Mais, comme l’ont noté les chercheurs du Reuters Institute of Journalism, les personnes qui pourraient bénéficier le plus d’une bonne information y ont le moins accès, parce qu’elles ne peuvent ou ne veulent pas payer pour ce qui se trouve derrière un mur payant, ou parce que les organismes de presse ne voient aucun avantage financier à essayer de les atteindre. Les meilleures nouvelles sont souvent élaborées pour des publics qui sont déjà bien desservis, et blancs. 

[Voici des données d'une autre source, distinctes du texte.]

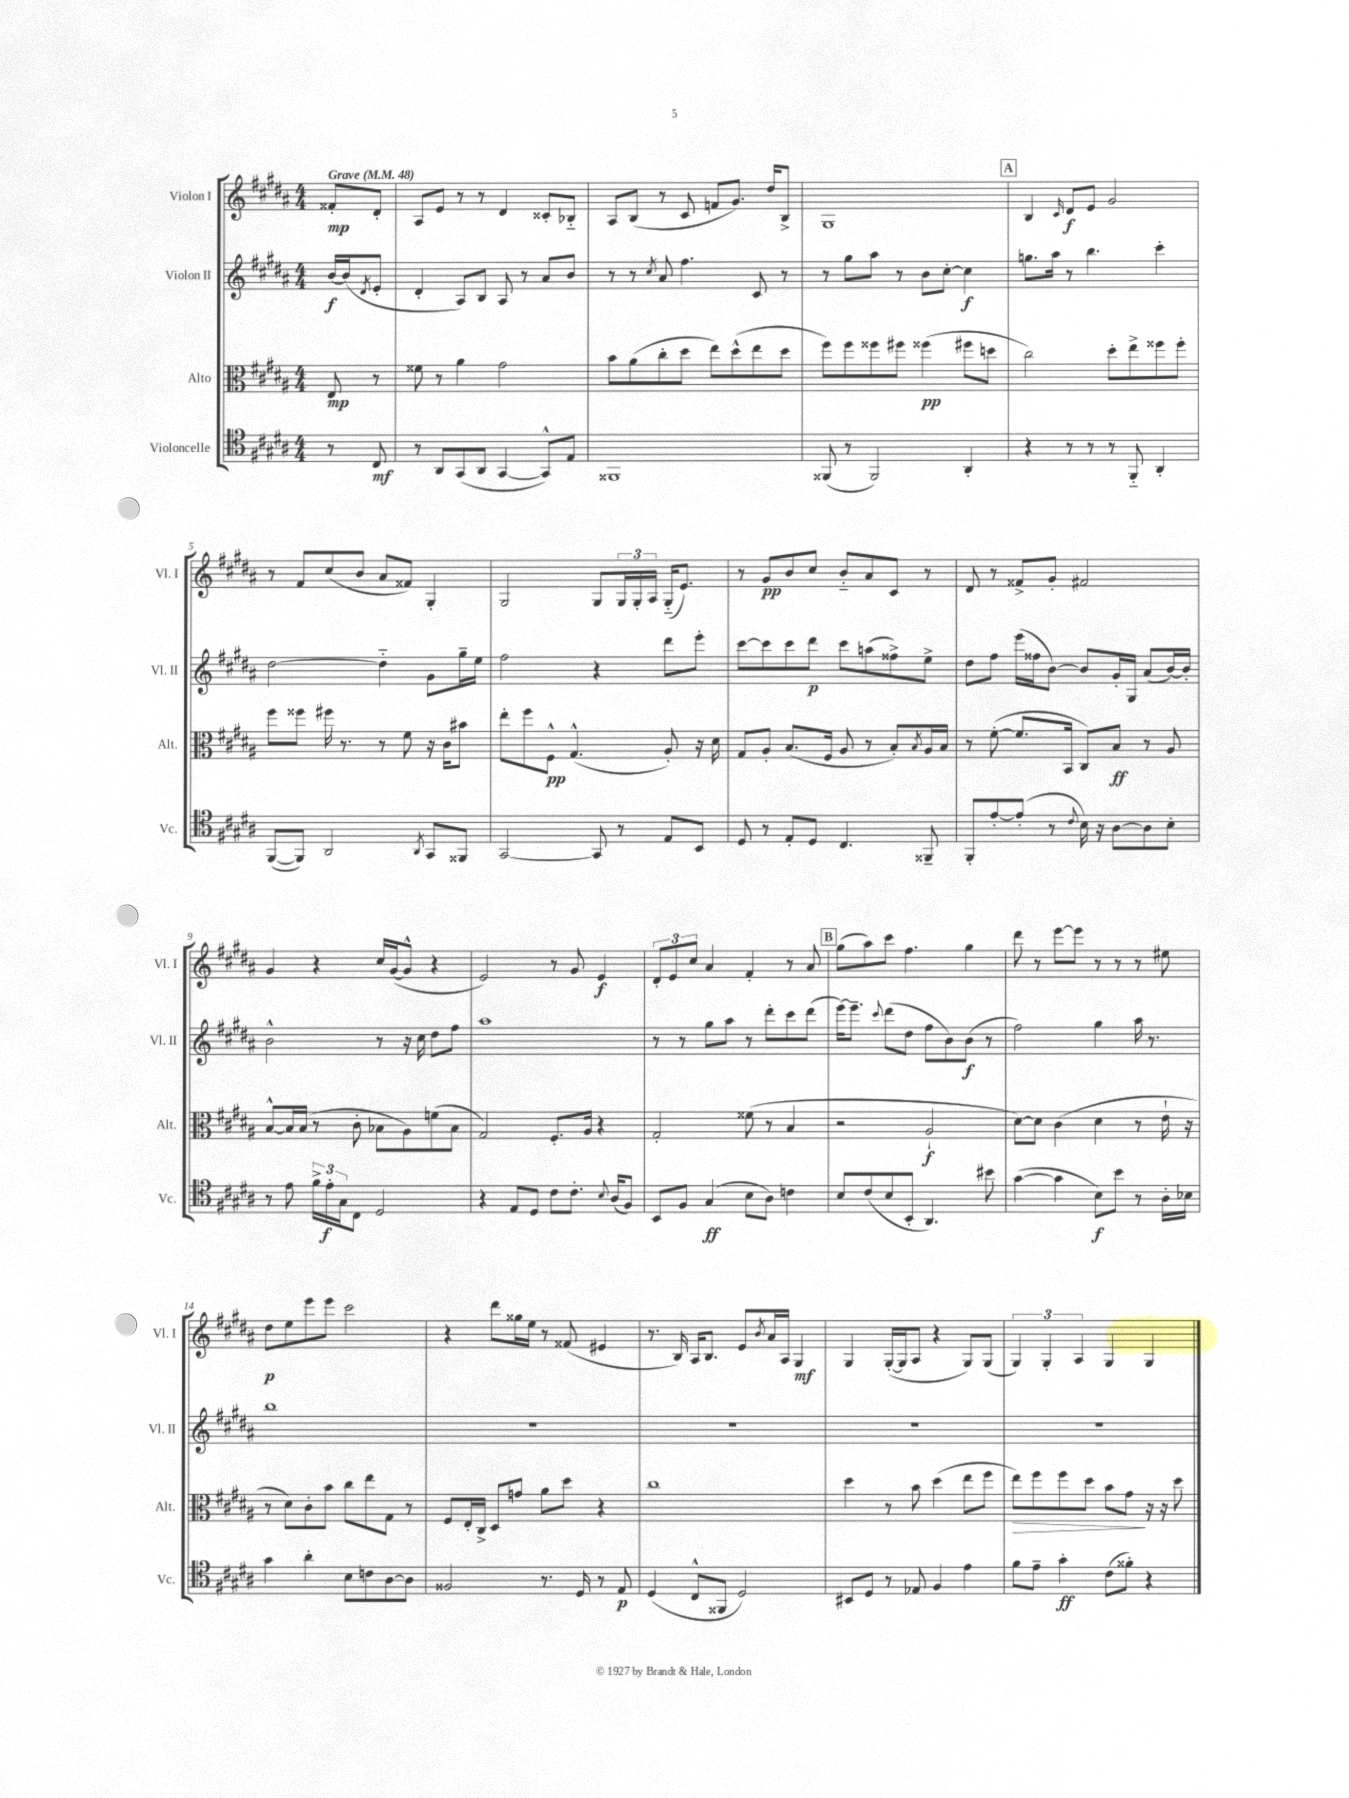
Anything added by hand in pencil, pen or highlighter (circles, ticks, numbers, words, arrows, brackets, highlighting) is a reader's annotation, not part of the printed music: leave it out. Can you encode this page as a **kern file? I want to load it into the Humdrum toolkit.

**kern	**dynam	**kern	**dynam	**kern	**dynam	**kern	**dynam
*part4	*part4	*part3	*part3	*part2	*part2	*part1	*part1
*staff4	*staff4	*staff3	*staff3	*staff2	*staff2	*staff1	*staff1
*I"Violoncelle	*	*I"Alto	*	*I"Violon II	*	*I"Violon I	*
*I'Vc.	*	*I'Alt.	*	*I'Vl. II	*	*I'Vl. I	*
*clefC4	*	*clefC3	*	*clefG2	*	*clefG2	*
*k[f#c#g#d#a#]	*	*k[f#c#g#d#a#]	*	*k[f#c#g#d#a#]	*	*k[f#c#g#d#a#]	*
*M4/4	*	*M4/4	*	*M4/4	*	*M4/4	*
*MM48	*	*MM48	*	*MM48	*	*MM48	*
=	=	=	=	=	=	=	=
!	!	!	!	!	!	!LO:TX:a:B:t=Grave	!
8r	.	8E/	mp	[16b/LL	f	8f##X'/L	mp
.	.	.	.	(16b/J]	.	.	.
.	.	.	.	8qd#/	.	.	.
8C#/	mf	8r	.	8e'/J	.	8d#'/J	.
=1	=1	=1	=1	=1	=1	=1	=1
8r	.	8f##X\	.	4d#'/	.	8A#/L	.
8AA#/L	.	8r	.	.	.	8e/J	.
(8GG#/	.	4a#\	.	8A#/L)	.	8r	.
8AA#/J	.	.	.	8B/J	.	8r	.
[4GG#/	.	2g#\	.	8A#/	.	4d#/	.
.	.	.	.	8r	.	.	.
8GG#^^/L])	.	.	.	8a#/L	.	8c##X'/L	.
8E/J	.	.	.	8b/J	.	8B-X/J	.
=2	=2	=2	=2	=2	=2	=2	=2
1FF##X	.	8b\L	.	8r	.	8A#/L	.
.	.	(8a#\	.	8r	.	(8B/J	.
.	.	.	.	8qcc#/	.	.	.
.	.	8cc#'\	.	8a#/	.	8r	.
.	.	8dd#\J	.	4.ff#\	.	8c#/	.
.	.	8ee\L)	.	.	.	8fn/L	.
.	.	(8dd#^^\	.	.	.	8.g#/J)	.
.	.	8ee\	.	8c#/	.	.	.
.	.	.	.	.	.	16dd#/KL	.
.	.	8dd#\J	.	8r	.	8B^/J	.
=3	=3	=3	=3	=3	=3	=3	=3
(8FF##X/	.	8ff#\L)	.	8r	.	1G#	.
8r	.	8ff#\	.	8gg#\L	.	.	.
2FF##/)	.	8ff##X\	.	8aa#\J	.	.	.
.	.	8ff#X\J	.	8r	.	.	.
.	.	(4ff##X\	pp	8b\L	.	.	.
.	.	.	.	[8cc#'\J	.	.	.
4AA#'/	.	8ff#X\L	.	4cc#\]	f	.	.
.	.	8ddn\J	.	.	.	.	.
!!LO:REH:place=s1:t=A
=4	=4	=4	=4	=4	=4	=4	=4
4r	.	2cc#\)	.	8.ggn\L	.	4B/	.
.	.	.	.	16aa#\Jk	.	.	.
.	.	.	.	.	.	16qqc#/	.
8r	.	.	.	8r	.	8d#/L	f
8r	.	.	.	4.bb\	.	8e/J	.
8r	.	8dd#'\L	.	.	.	2g#/	.
8FF#/	.	8ee^\	.	.	.	.	.
4AA#'/	.	8ff##X\	.	4ccc#'\	.	.	.
.	.	8ff##'\J	.	.	.	.	.
!!LO:LB:g=z
=5	=5	=5	=5	=5	=5	=5	=5
([8FF#/L	.	8ff#\L	.	[2dd#\	.	8r	.
8FF#/J])	.	8ff##X\J	.	.	.	8f#/L	.
2AA#/	.	16ff#X\	.	.	.	(8cc#/	.
.	.	8.r	.	.	.	.	.
.	.	.	.	.	.	8b/J	.
.	.	8r	.	4dd#\]	.	8a#/L	.
.	.	8f#\	.	.	.	8f##X/J)	.
8qAA#/	.	.	.	.	.	.	.
8GG#/L	.	16r	.	8g#\L	.	4G#'/	.
.	.	16c#\KL	.	.	.	.	.
8FF##X/J	.	8b#X\J	.	16gg#~\L	.	.	.
.	.	.	.	16ee\JJ	.	.	.
=6	=6	=6	=6	=6	=6	=6	=6
[2GG#/	.	8ee'\L	.	2ff#\	.	2G#/	.
.	.	8ff#\	.	.	.	.	.
.	.	8F#^^\J	pp	.	.	.	.
.	.	(4.G#^^/	.	.	.	.	.
8GG#/]	.	.	.	4r	.	8G#/L	.
8r	.	.	.	.	.	24G#/L	.
.	.	.	.	.	.	24G#'/	.
.	.	.	.	.	.	24A#/JJ	.
8E/L	.	8A#'/)	.	8ddd#\L	.	(16G#/KL	.
.	.	.	.	.	.	8.e/J)	.
8BB/J	.	16r	.	8eee'\J	.	.	.
.	.	16d#\	.	.	.	.	.
=7	=7	=7	=7	=7	=7	=7	=7
8D#/	.	8G#/L	.	[8ccc#\L	.	8r	.
8r	.	8A#'/J	.	8ccc#\]	.	8g#/L	pp
8E'/L	.	(8.B/L	.	8ccc#\	.	8b/	.
8D#/J	.	.	.	8ddd#\J	p	8cc#/J	.
.	.	16F#/Jk	.	.	.	.	.
4.C#/	.	8A#/	.	8ccc#\L	.	8b/L	.
.	.	8r	.	(8aan\	.	8a#/	.
.	.	8B'/L)	.	8ff##X^\)	.	8c#/J	.
.	.	8qB/	.	.	.	.	.
8FF##X~/	.	16A#/L	.	8ee^\J	.	8r	.
.	.	16B/JJ	.	.	.	.	.
=8	=8	=8	=8	=8	=8	=8	=8
8FF#'/L	.	8r	.	8dd#\L	.	8d#/	.
[8e'/	.	([8f#'\	.	8ff#\J	.	8r	.
(8e'/J]	.	8.f#/L]	.	(16eee\LL	.	8f##X^/L	.
.	.	.	.	16ff##X\J	.	.	.
8r	.	.	.	[8b\J)	.	8g#'/J	.
.	.	16BB/Jk	.	.	.	.	.
8qqc#/	.	.	.	.	.	.	.
16B\)	.	8C#/L)	.	8b/L]	.	2f#X/	.
16r	.	.	.	.	.	.	.
[8A#\L	.	8B/J	ff	16g#'/L	.	.	.
.	.	.	.	16G#/JJ	.	.	.
8A#\]	.	8r	.	(8a#/L	.	.	.
8B'\J	.	8A#/	.	[16b/L)	.	.	.
.	.	.	.	16b'/JJ]	.	.	.
!!LO:LB:g=z
=9	=9	=9	=9	=9	=9	=9	=9
8r	.	[8B^^/L	.	2b^^\	.	4g#/	.
8e\	.	16B/L]	.	.	.	.	.
.	.	(16B/JJ	.	.	.	.	.
24f#^\LL	.	8r	.	.	.	4r	.
24e'\	f	.	.	.	.	.	.
24G#\J	.	.	.	.	.	.	.
8C#\J	.	8c#'\	.	.	.	.	.
2D#/	.	8B-X\L	.	8r	.	16cc#/LL	.
.	.	.	.	.	.	([16g#/J	.
.	.	8A#\)	.	16r	.	8g#^^/J]	.
.	.	.	.	16cc#\	.	.	.
.	.	(8fn\	.	8dd#\L	.	4r	.
.	.	8B-\J	.	8ff#\J	.	.	.
=10	=10	=10	=10	=10	=10	=10	=10
4r	.	2G#/)	.	1aa#	.	2e/)	.
8E/L	.	.	.	.	.	.	.
8D#/J	.	.	.	.	.	.	.
8c#\L	.	8.F#'/L	.	.	.	8r	.
8.c#'\J	.	.	.	.	.	8g#/	.
.	.	16A#/Jk	.	.	.	.	.
.	.	4r	.	.	.	4e/	f
8qqB/	.	.	.	.	.	.	.
(16A#/KL	.	.	.	.	.	.	.
8F#/J)	.	.	.	.	.	.	.
=11	=11	=11	=11	=11	=11	=11	=11
8BB/L	.	2G#'/	.	8r	.	12d#'/L	.
.	.	.	.	.	.	12e/	.
8F#/J	.	.	.	8r	.	.	.
.	.	.	.	.	.	12cc#/J	.
(4G#/	ff	.	.	8gg#\L	.	4a#/	.
.	.	.	.	8aa#\J	.	.	.
8B\L	.	(8f##X\	.	8r	.	4f#'/	.
8A#\J)	.	8r	.	8ddd#'\L	.	.	.
4cn\	.	4B/	.	8ccc#\	.	8r	.
.	.	.	.	(8ddd#\J	.	8a#/	.
!!LO:REH:place=s1:t=B
=12	=12	=12	=12	=12	=12	=12	=12
8B/L	.	2r	.	[16eee\KL)	.	(8gg#\L	.
.	.	.	.	8.eee~\J]	.	.	.
(8c#/	.	.	.	.	.	8aa#\)	.
.	.	.	.	8qqccc#/	.	.	.
8B/	.	.	.	(8ddd#\L	.	8ccc#\J	.
8BB'/J	.	.	.	8dd#\J	.	4.ff#\	.
4.AA#/)	.	2A#`/	f	8ff#\L	.	.	.
.	.	.	.	8b\)	.	.	.
.	.	.	.	(8b\J	f	4gg#\	.
8b#X\	.	.	.	8r	.	.	.
=13	=13	=13	=13	=13	=13	=13	=13
([4g#\	.	[8d#\L)	.	2ff#\)	.	8ddd#\	.
.	.	8d#\J]	.	.	.	8r	.
4g#\]	.	(4c#\	.	.	.	[8eee\L	.
.	.	.	.	.	.	8eee\J]	.
8B\L)	f	4d#\	.	4gg#\	.	8r	.
8b\J	.	.	.	.	.	8r	.
8r	.	8r	.	16aa#\	.	8r	.
.	.	.	.	8.r	.	.	.
16A#'\LL	.	16e`\	.	.	.	8ee#X\	.
16B-X\JJ	.	16r	.	.	.	.	.
!!LO:LB:g=z
=14	=14	=14	=14	=14	=14	=14	=14
4g#\	.	8r	.	1bb	.	8dd#\L	p
.	.	8d#\L)	.	.	.	8ee\	.
4a#'\	.	8c#'\	.	.	.	8eee\	.
.	.	8b\J	.	.	.	8eee\J	.
8B\L	.	8cc#\L	.	.	.	2ccc#\	.
8cn\	.	8ee\	.	.	.	.	.
[8A#\	.	8G#\J	.	.	.	.	.
8A#\J]	.	8r	.	.	.	.	.
=15	=15	=15	=15	=15	=15	=15	=15
2F##X/	.	8F#/L	.	1r	.	4r	.
.	.	16E'/L	.	.	.	.	.
.	.	16C#^/JJ	.	.	.	.	.
.	.	8D#/L	.	.	.	8ddd#\L	.
.	.	8gn/J	.	.	.	16gg##X\L	.
.	.	.	.	.	.	16ee\JJ	.
8.r	.	8a#\L	.	.	.	8r	.
.	.	8dd#\J	.	.	.	(8f##X/	.
16D#/	.	.	.	.	.	.	.
8r	.	4r	.	.	.	4e#X/	.
8E/	p	.	.	.	.	.	.
=16	=16	=16	=16	=16	=16	=16	=16
(4D#/	.	1cc#	.	1r	.	8.r	.
.	.	.	.	.	.	16B/)	.
8C#^^/L	.	.	.	.	.	16A#/KL	.
.	.	.	.	.	.	8.B/J	.
8FF##X/J	.	.	.	.	.	.	.
2D#/)	.	.	.	.	.	8e/L	.
.	.	.	.	.	.	8qb/	.
.	.	.	.	.	.	16a#/L	.
.	.	.	.	.	.	16A#/JJ	.
.	.	.	.	.	.	4G#/	mf
=17	=17	=17	=17	=17	=17	=17	=17
8BB#X/L	.	4dd#\	.	1r	.	4G#/	.
8D#/J	.	.	.	.	.	.	.
8r	.	8r	.	.	.	([16G#'/LL	.
.	.	.	.	.	.	16G#/J]	.
8E-X/	.	8b\	.	.	.	8A#/J	.
4F#/	.	(4dd#\	.	.	.	4r	.
4e\	.	8ee\L	.	.	.	8G#/L)	.
.	.	8ff#\J	.	.	.	(8G#/J	.
=18	=18	=18	=18	=18	=18	=18	=18
!	!	!	!LO:HP:b	!	!	!	!
8f#\L	.	8ee\L)	>	1r	.	6G#/)	.
8e~\J	.	8ff#\	.	.	.	.	.
.	.	.	.	.	.	6G#'/	.
4g#'\	ff	8ff#\	.	.	.	.	.
.	.	.	.	.	.	6A#/	.
.	.	8dd#\J	.	.	.	.	.
(8c#\L	.	8b\L	.	.	.	4G#/	.
8f##X'\J)	.	8g#\J	.	.	.	.	.
4r	.	16r	]	.	.	4G#/	.
.	.	16r	.	.	.	.	.
.	.	8dd#\	.	.	.	.	.
==	==	==	==	==	==	==	==
*-	*-	*-	*-	*-	*-	*-	*-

En outre, bien que tous les sites d’information doivent explorer différents mécanismes de revenus, le fait que ce qui pourrait être considéré comme le contenu le plus instructif soit payant, alors que le contenu qui a moins d’impact est entièrement accessible, soulève des questions cruciales en ce qui concerne l’éthique journalistique et l’objectif primordial du journalisme qui est d’informer le public.

Développer les meilleures histoires numériques, mettre en oeuvre les meilleurs mécanismes pour gagner de l’argent à partir des histoires numériques, et appliquer les meilleures pratiques éthiques en ce qui concerne le partage du contenu, tout cela n’est pas toujours facile à concilier – mais c’était déjà le cas à l’ère prénumérique, voire à toutes les époques du journalisme. La grande différence aujourd’hui est l’impact étendu et direct des données sur la façon dont les histoires sont façonnées, promues et partagées.